Friday 16 August 2013

Green gram curry / Pacha payar curry

Green gram curry / Pacha payaru curry is a traditional Kerala dish. The dry version is served with Kanji in Kerala. Throw in some shredded coconut to the dry version and it becomes "sundal", a traditional dish relished in Andhra and Tamil Nadu. However, a slightly watery version can be had with chapati as well.
Ingredients
  • Green gram lentil - 200 gms (soaked for 4 hrs)
  • Onion - 1 large
  • Green chilli - 4
  • Shredded coconut - 1/6th cup (only if making sundal)
  • Sambar powder - 1/2 teaspoon (optional)
  • Turmeric powder - 1/4th teaspoon
  • Salt - as required
Seasoning two types (choose under preparation)

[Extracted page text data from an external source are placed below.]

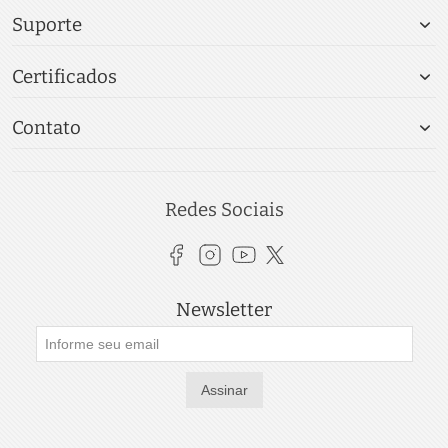
Suporte
Certificados
Contato
Redes Sociais
Newsletter
Assinar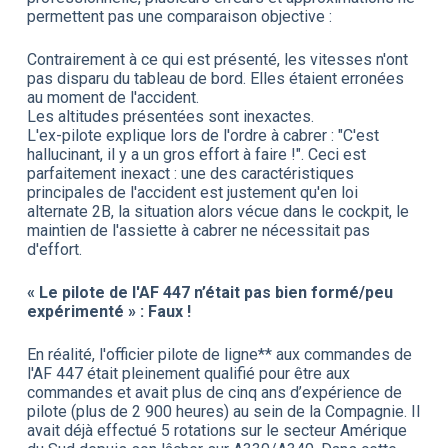
permettent pas une comparaison objective :
Contrairement à ce qui est présenté, les vitesses n'ont
pas disparu du tableau de bord. Elles étaient erronées
au moment de l'accident.
Les altitudes présentées sont inexactes.
L'ex-pilote explique lors de l'ordre à cabrer : "C'est
hallucinant, il y a un gros effort à faire !". Ceci est
parfaitement inexact : une des caractéristiques
principales de l'accident est justement qu'en loi
alternate 2B, la situation alors vécue dans le cockpit, le
maintien de l'assiette à cabrer ne nécessitait pas
d'effort.
« Le pilote de l'AF 447 n’était pas bien formé/peu
expérimenté » : Faux !
En réalité, l'officier pilote de ligne** aux commandes de
l'AF 447 était pleinement qualifié pour être aux
commandes et avait plus de cinq ans d’expérience de
pilote (plus de 2 900 heures) au sein de la Compagnie. Il
avait déjà effectué 5 rotations sur le secteur Amérique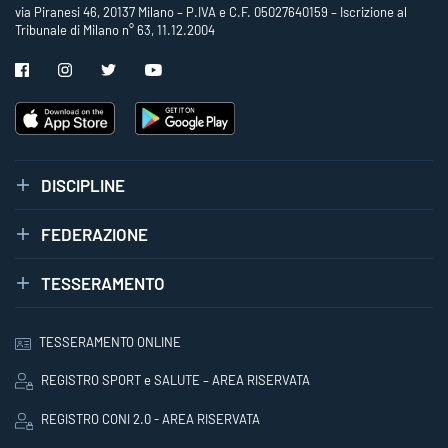
via Piranesi 46, 20137 Milano – P.IVA e C.F. 05027640159 – Iscrizione al
Tribunale di Milano n° 63, 11.12.2004
DISCIPLINE
FEDERAZIONE
TESSERAMENTO
TESSERAMENTO ONLINE
REGISTRO SPORT e SALUTE – AREA RISERVATA
REGISTRO CONI 2.0 - AREA RISERVATA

  • Coconut oil or Any cooking oil - 1 teaspoon
  • Mustard - 1 teaspoon
  • Curry leaves - 1 sprig
  • Red chilli - 2 (optional)
Preparation
  1. Soak Green gram lentil for at least 4 hrs and keep it ready. Take all the above items in a pressure cooker and cook for 10 minutes. Make sure to pour generous amount of water as this lentil requires lot of water to cook. Allow the pressure to cool and season it according to your choice.
Seasoning types
The traditional way of seasoning here i.e, the Kerala style is to just pour coconut oil and throw in the curry leaves.
OR
If you do not like coconut oil for seasoning, you can follow the regular seasoning way with all the items under "seasoning" in the above list.
Note : Mine came out a little dry as I did not pour much water. 
Tip : If you like to make sundal then the type 2 seasoning is suitable.